Dez anos após o ataque que na quarta-feira 07 de Janeiro de 2015 tirou a vida a 12 pessoas, entre elas oito elementos da redacção do semanário, o "Charlie Hebdo" continua a "ter vontade de rir". O jornal era alvo de ameaças desde 2006, na sequência da publicação de caricaturas do profeta Maomé.
Álvaro Vasconcelos, antigo director do Instituto de Estudos de Segurança da União Europeia, sublinha que, nestes dez anos, aumentou a consciência dos perigos que representa o islamismo hiper radical e, também consciência da manipulação destes temas.
RFI: Dez anos depois do ataque ao jornal Charlie Hebdo, o que é que mudou?
Álvaro Vasconcelos: Uma coisa que acho que mudou - e mudou claramente - foi uma consciência muito maior do perigo da intolerância, daquilo que representava o islamismo hiper radical. Por outro lado, e não menos importante, a consciência de que não se deve confundir o islamismo hiper radical com os muçulmanos em geral, apesar de, no seguimento da crise das caricaturas - antes do Charlie Hebdo - na Dinamarca, com a publicação das primeiras caricaturas, ter havido uma grande manipulação da questão por parte das ditaduras árabes, nomeadamente no Egipto, para mobilizarem a opinião pública de uma forma favorável ao regime e anti-europeia, contra a liberdade de expressão na Europa.

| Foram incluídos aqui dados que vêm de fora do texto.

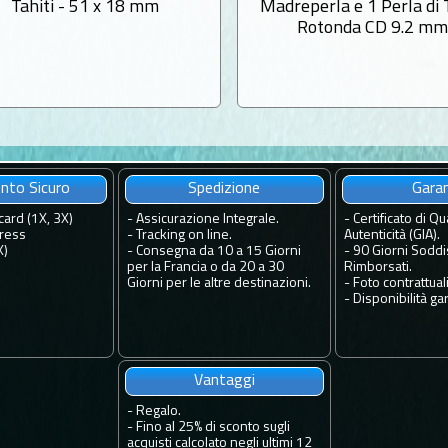
Tahiti - 51 x 18 mm
Madreperla e 1 Perla di 
Rotonda CD 9.2 m
to Sicuro
Spedizione
Gara
card (1X, 3X)
-
Assicurazione Integrale.
-
Certificato di Qua
ress
-
Tracking on line.
Autenticità (GIA).
X)
-
Consegna da 10 a 15 Giorni
-
90 Giorni Soddis
per la Francia o da 20 a 30
Rimborsati.
Giorni per le altre destinazioni.
-
Foto contrattuali
-
Disponibilità gar
Vantaggi
-
Regalo.
-
Fino al 25% di sconto sugli
acquisti calcolato negli ultimi 12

Acho que hoje se tem mais consciência de que, por um lado, a intolerância é absolutamente inaceitável - intolerância contra a criação artística - isto na Europa. Mas, por outro lado, também há consciência da possibilidade desses temas serem manipulados por correntes e por forças políticas que não têm como objectivo a defesa dos direitos fundamentais e da liberdade de expressão, mas apenas ou estigmatizar a comunidade muçulmana ou vice-versa, manipular as comunidades muçulmanas contra exactamente a democracia e liberdade de expressão.
Há, eventualmente, um antes e um após este ataque que foi o primeiro de vários em 2015, em França?

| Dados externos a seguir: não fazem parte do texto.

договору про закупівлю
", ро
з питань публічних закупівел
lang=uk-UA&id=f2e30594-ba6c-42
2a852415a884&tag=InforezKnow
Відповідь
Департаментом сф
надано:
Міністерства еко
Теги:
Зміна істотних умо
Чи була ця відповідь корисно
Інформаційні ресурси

A nível político acho que houve uma dupla consequência. Por um lado, uma consciência maior da ameaça que representava o islamismo hiper radical e, por outro lado, maior consciência da necessidade de tomar medidas específicas para proteger os jornalistas.
Ao mesmo tempo, se uma parte das correntes políticas percebeu que não se pode confundir os muçulmanos com os atentados de Charlie Hebdo, nós vimos a extrema-direita crescer em todo o lado na Europa e a fazer dos muçulmanos, nomeadamente dos imigrantes e dos muçulmanos, uma ameaça.
Portanto, acho que é complexo pensarmos o Charlie Hebdo apenas na perspectiva fundamental da liberdade de expressão. Devemos, também, pensar como é que as correntes da extrema-direita manipulam o islamismo para crescerem na Europa e como manipularam todos estes acontecimentos, confundindo o mundo muçulmano, os muçulmanos e os crentes com aqueles terríveis assassinos que mataram os jornalistas do Charlie Hebdo.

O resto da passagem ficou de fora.